Im not a windows developer, but heres what I understand:
main window - toplevel container which you can active/see in the taskbar.
dialog - little box locking (if modal) your window, not seeable in the taskbar. Mostly used to display message to the user.
mdi (Multiple Document Interface) - Not directly a window but more a simple container for storing child windows. Each child window can be maximized/minimized/closed inside this container, but you wont find any of these in the taskbar. http://en.wikipedia.org/wiki/Multiple_document_interface
There is reference information available here on the MSDN website. If you want more of an introduction or tutorial, then Charles Petzold's book Programming Windows is excellent.

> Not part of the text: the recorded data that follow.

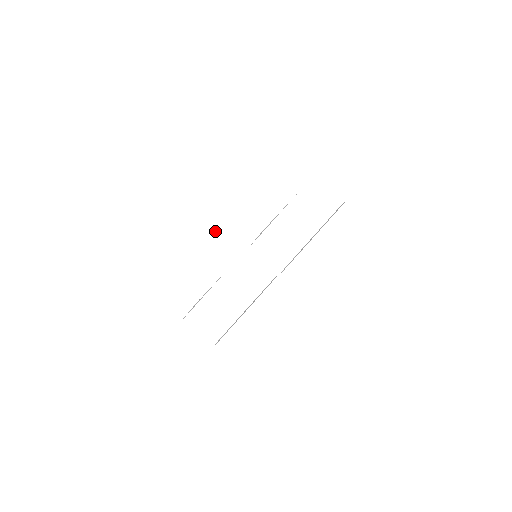
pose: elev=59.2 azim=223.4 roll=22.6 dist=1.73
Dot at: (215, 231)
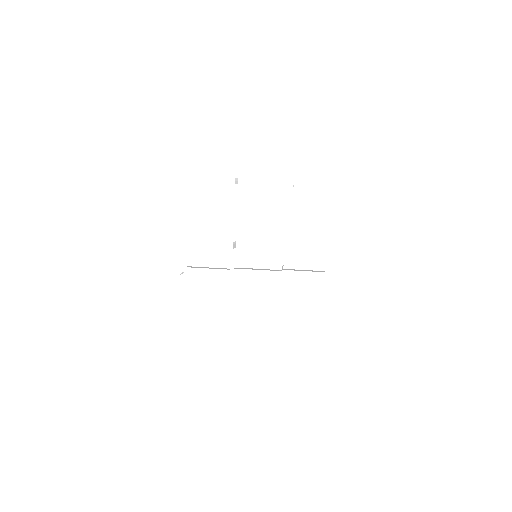
Dot at: (196, 273)
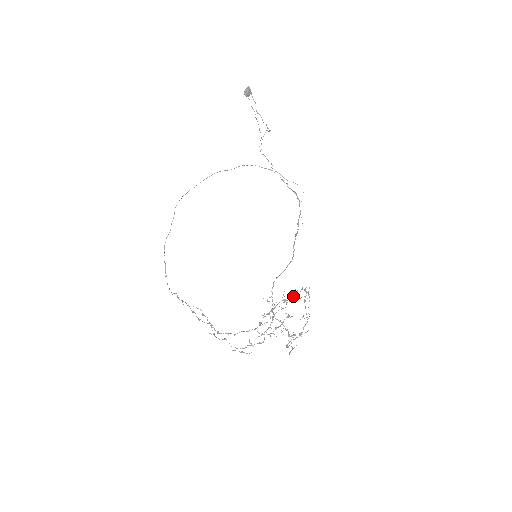
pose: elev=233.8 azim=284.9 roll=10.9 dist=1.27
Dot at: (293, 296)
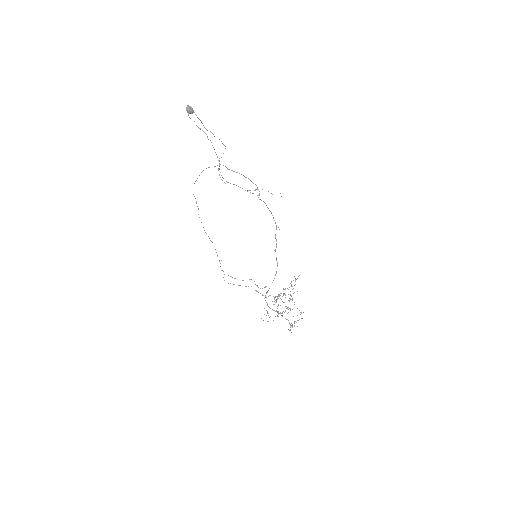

Main window The application's top window. It's flaged as the process main window and this information can be easily accessed by calling processes with the appropriate permission.
MDI (Multiple document interface) window This is, typically, in an application main window and it contains a set of MDI Children. This is mostly a window class integrated with Win32 API. I beleive it's not treated differently by the operating system as any other window class. Those are becoming extinct in favor of multiple SDI windows (Word 2007).
Child This is a child window of any other window. Its position, visibility and mostly everything is dependent on the parent window. The children send notifications to their parents. A notification is a specific kind of window message.
Dialog Dialogs provides easy child creation and input handling based on what 95% of dialogs need. Dialog functions in the API let you create a window and it's children using compiled templates in the PE file (.exe). The message handling is also slightly different since you are working mostly with notifications from children.
The main difference with dialogs is when you are using a modal one. The creation call will block until the user closes the dialog. This can make UI updating a little tricky in some situations.